» READING PASSAGE:
※ ※ ※
CSc 335
Project 2 -- Fix that Code
Due Monday, April 27, 2009
Objectives
- To practice with concurrency controls:
semaphores and monitors
- To understand locks and condition variables
- To implement a safe bounded buffer
- To continue learning the Nachos thread system
- To fix your broken Project 1...
Your Mission
Now that you've broken your code in many ways, it's time to
implement concurrency controls to fix the problems. While
semaphores have been implemented for you in NACHOS, generic
locks and condition variables have not. So there are no
monitors yet. In this project, you will remedy that situation by
implementing locks and condition variables. Then, you will
turn your doubly-linked list into a monitor to stop the
concurrency errors from occurring. As further practice, you
will also implement a bounded buffer monitor.
Recommendation
Before starting any new project, I recommend doing some version control so
you always have a checkpoint that you can go back to. Copy your entire
Nachos code directory (i.e. your finished
Project 1) into a separate place in your
antipasto account. Then use the copy as the starting point for
this project. That way, if something goes horribly wrong, you have
backup files from a known starting point.
Part 1: Locks and Condition Variables
Take a look at synch.h in the threads directory.
You'll find the definitions of three classes: Semaphore,
Lock, and Condition. Only Semaphore,
which is implemented as a general counting semaphore, is fully coded for
you in synch.cc. Towards the bottom of synch.cc,
you'll see the empty functions of Lock and Condition
that need to be implemented. That's your first task.
※ ※ ※
» DATASET RECORDS:
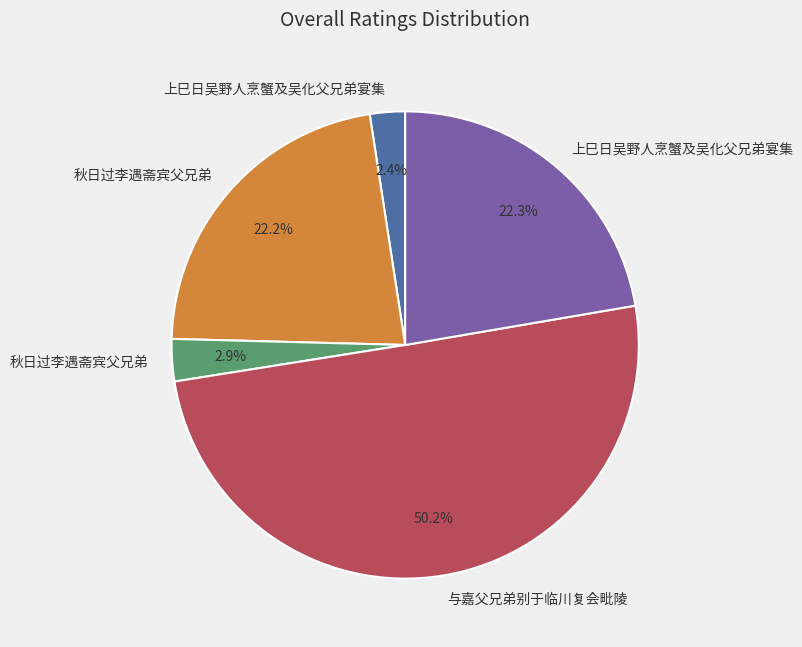

To the nearest percent, what is the difference between the largest and smallest slice percentages?

48%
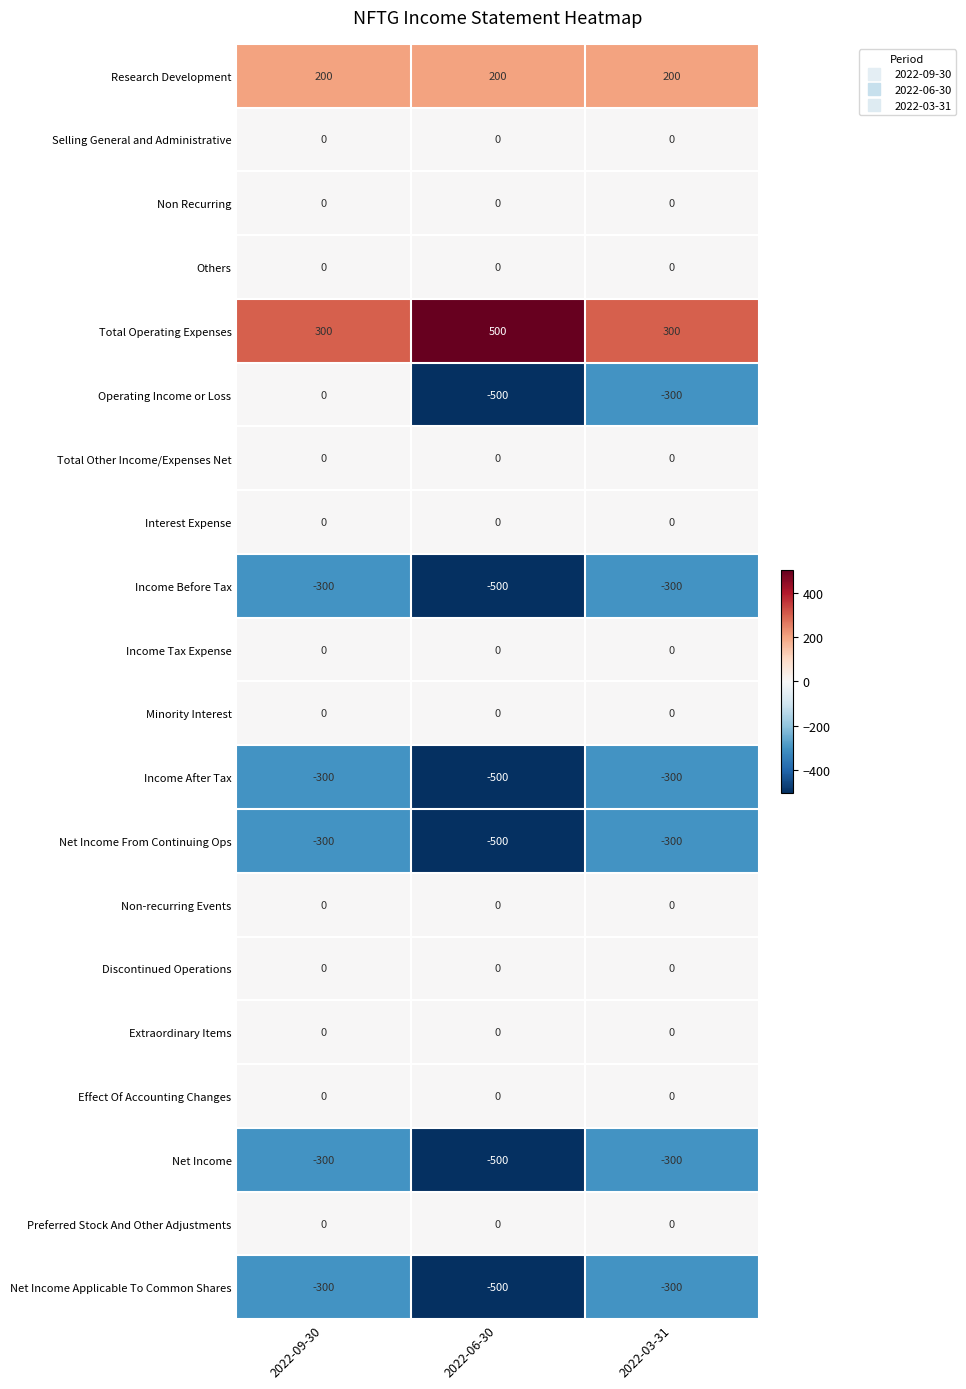

What is the average value of the Net Income Applicable To Common Shares series?

-367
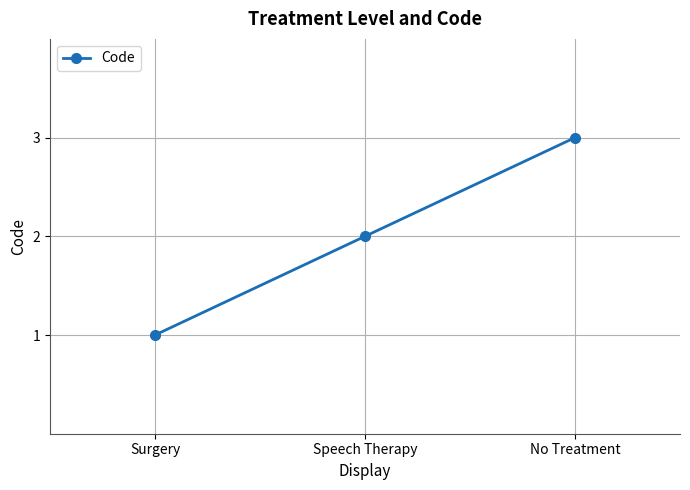

Count the number of data series in this chart.

1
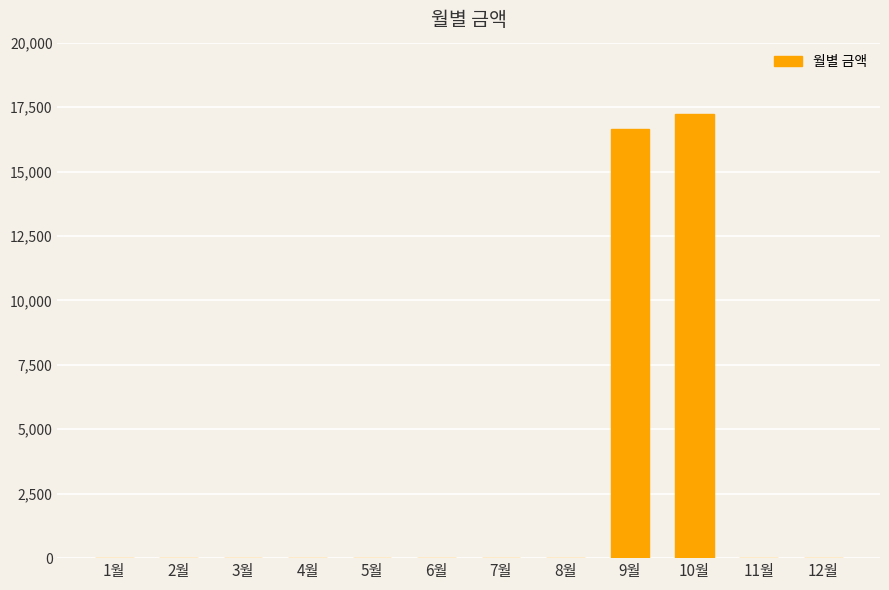

What is the sum of all values?

33890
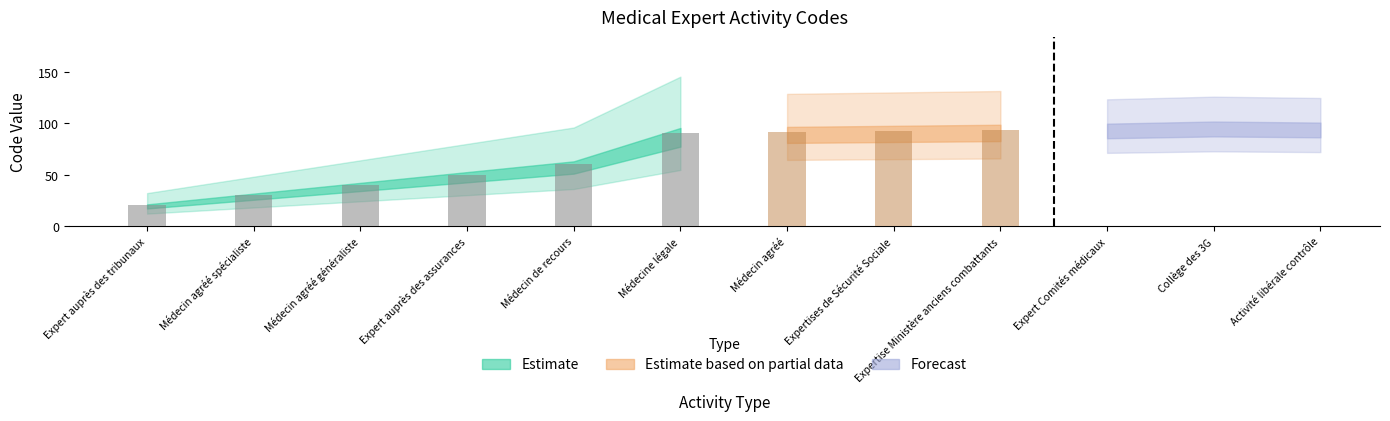

Reading left to right, list all the values displayed in this chart.

Expert auprès des tribunaux=20	Médecin agréé spécialiste=30	Médecin agréé généraliste=40	Expert auprès des assurances=50	Médecin de recours=60	Médecine légale=91	Médecin agréé=92	Expertises de Sécurité Sociale=93	Expertise Ministère anciens combattants=94	Expert Comités médicaux=95	Collège des 3G=97	Activité libérale contrôle=96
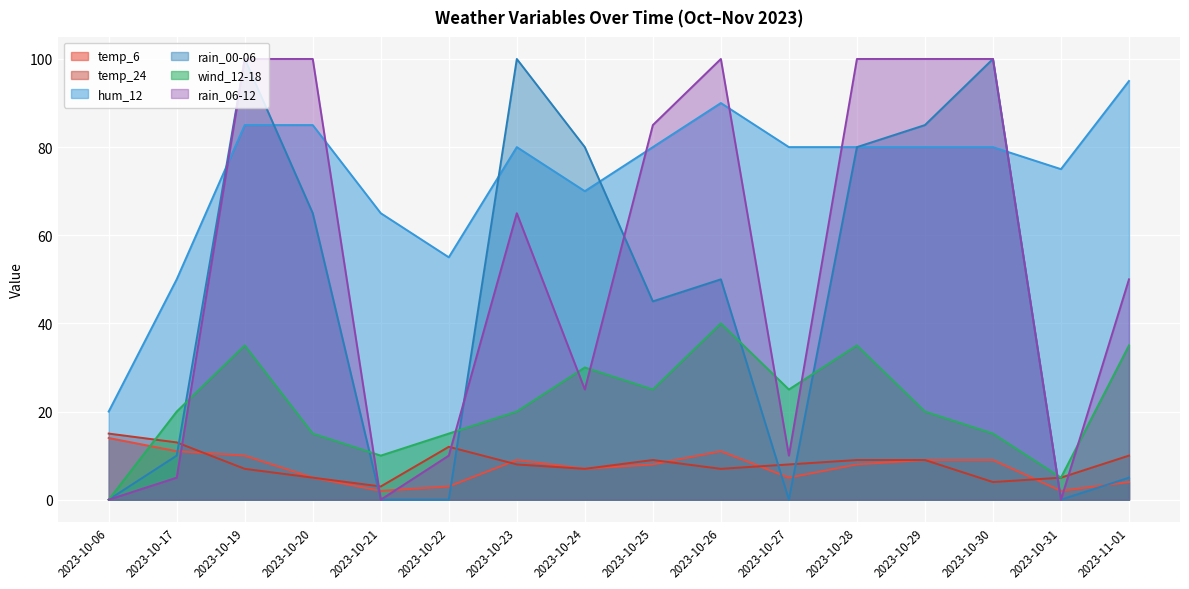

True or false: rain_06-12 has more than 1 points higher than both neighbors.

True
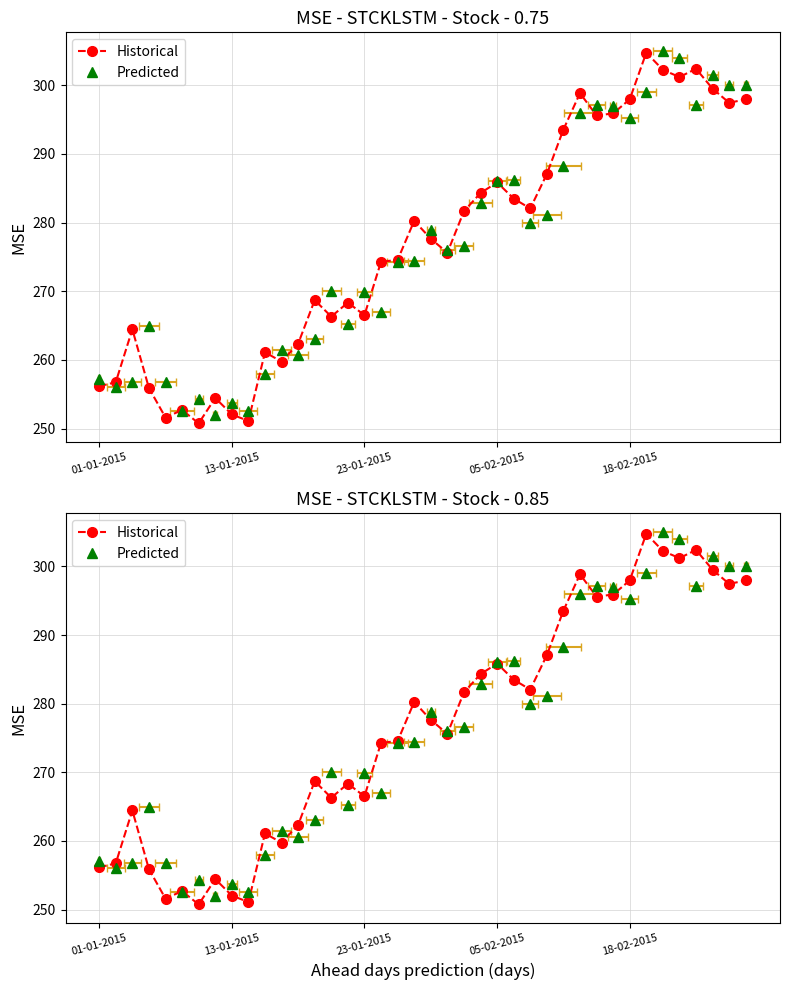

List the series in order of their overall mean, lowest first.

Predicted, Historical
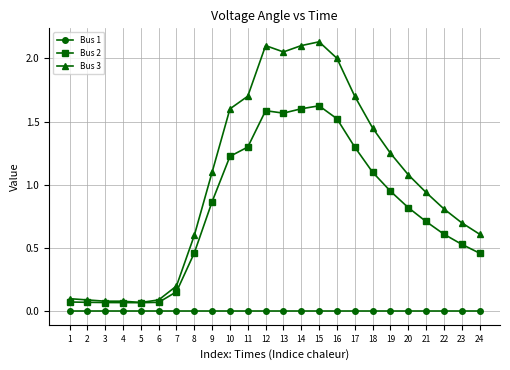

List the series in order of their overall mean, lowest first.

Bus 1, Bus 2, Bus 3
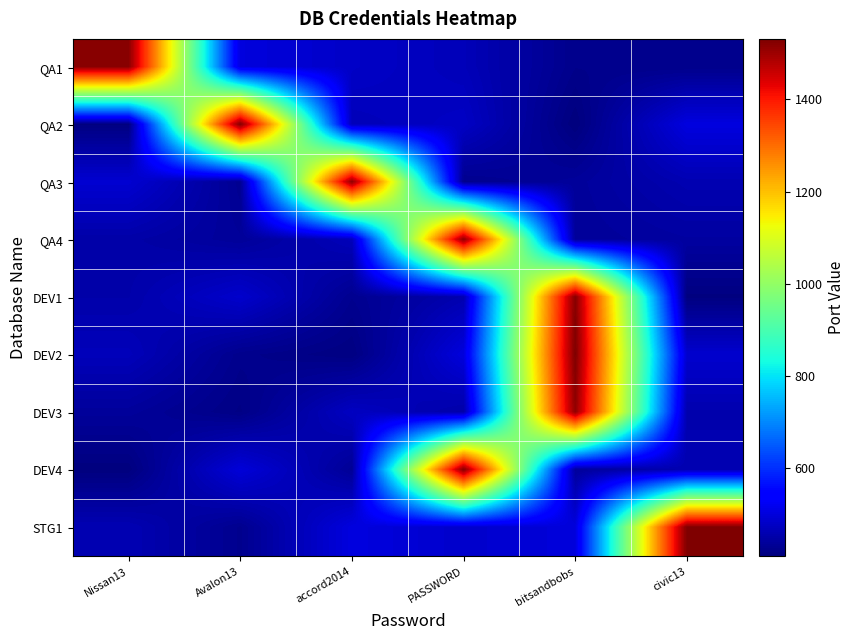

Rank the series by their maximum value, from highest to lowest.

DEV2, STG1, QA2, DEV4, DEV1, QA1, QA3, QA4, DEV3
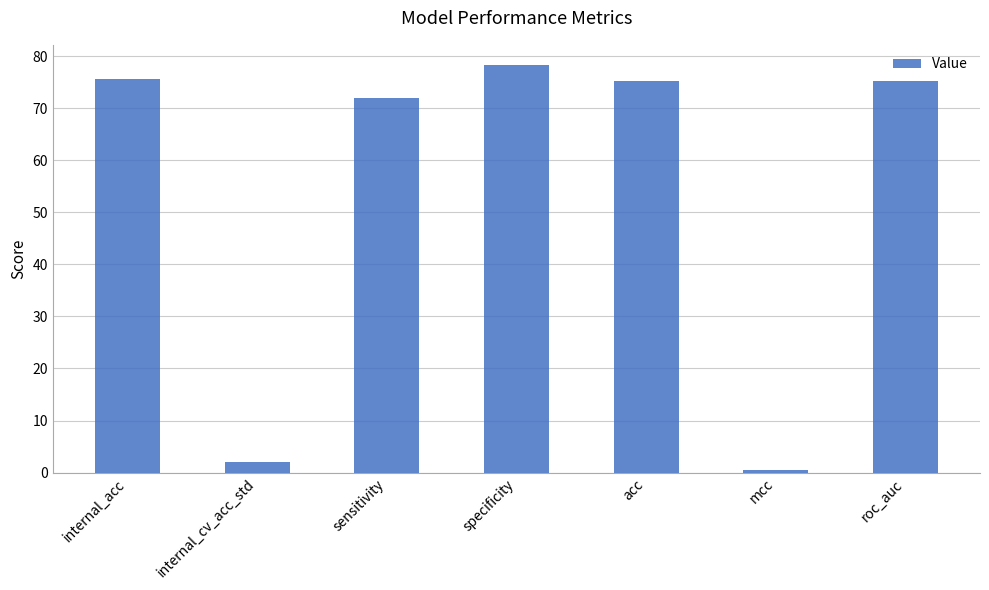

What is the sum of the values at roc_auc and internal_acc?

150.8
※ ※ ※
» WORK INSTRUCTION 1: In the Project 2 page, which of the three classes defined in synch.h is fully coded in synch.cc?
» WORK INSTRUCTION 2: Quote the stretch of the Project 2 page from "Part 1: Locks" through "your first task.", word for word.

» TASK RESULT 1: Semaphore, implemented as a general counting semaphore.

» TASK RESULT 2:
Part 1: Locks and Condition Variables
Take a look at synch.h in the threads directory.
You'll find the definitions of three classes: Semaphore,
Lock, and Condition. Only Semaphore,
which is implemented as a general counting semaphore, is fully coded for
you in synch.cc. Towards the bottom of synch.cc,
you'll see the empty functions of Lock and Condition
that need to be implemented. That's your first task.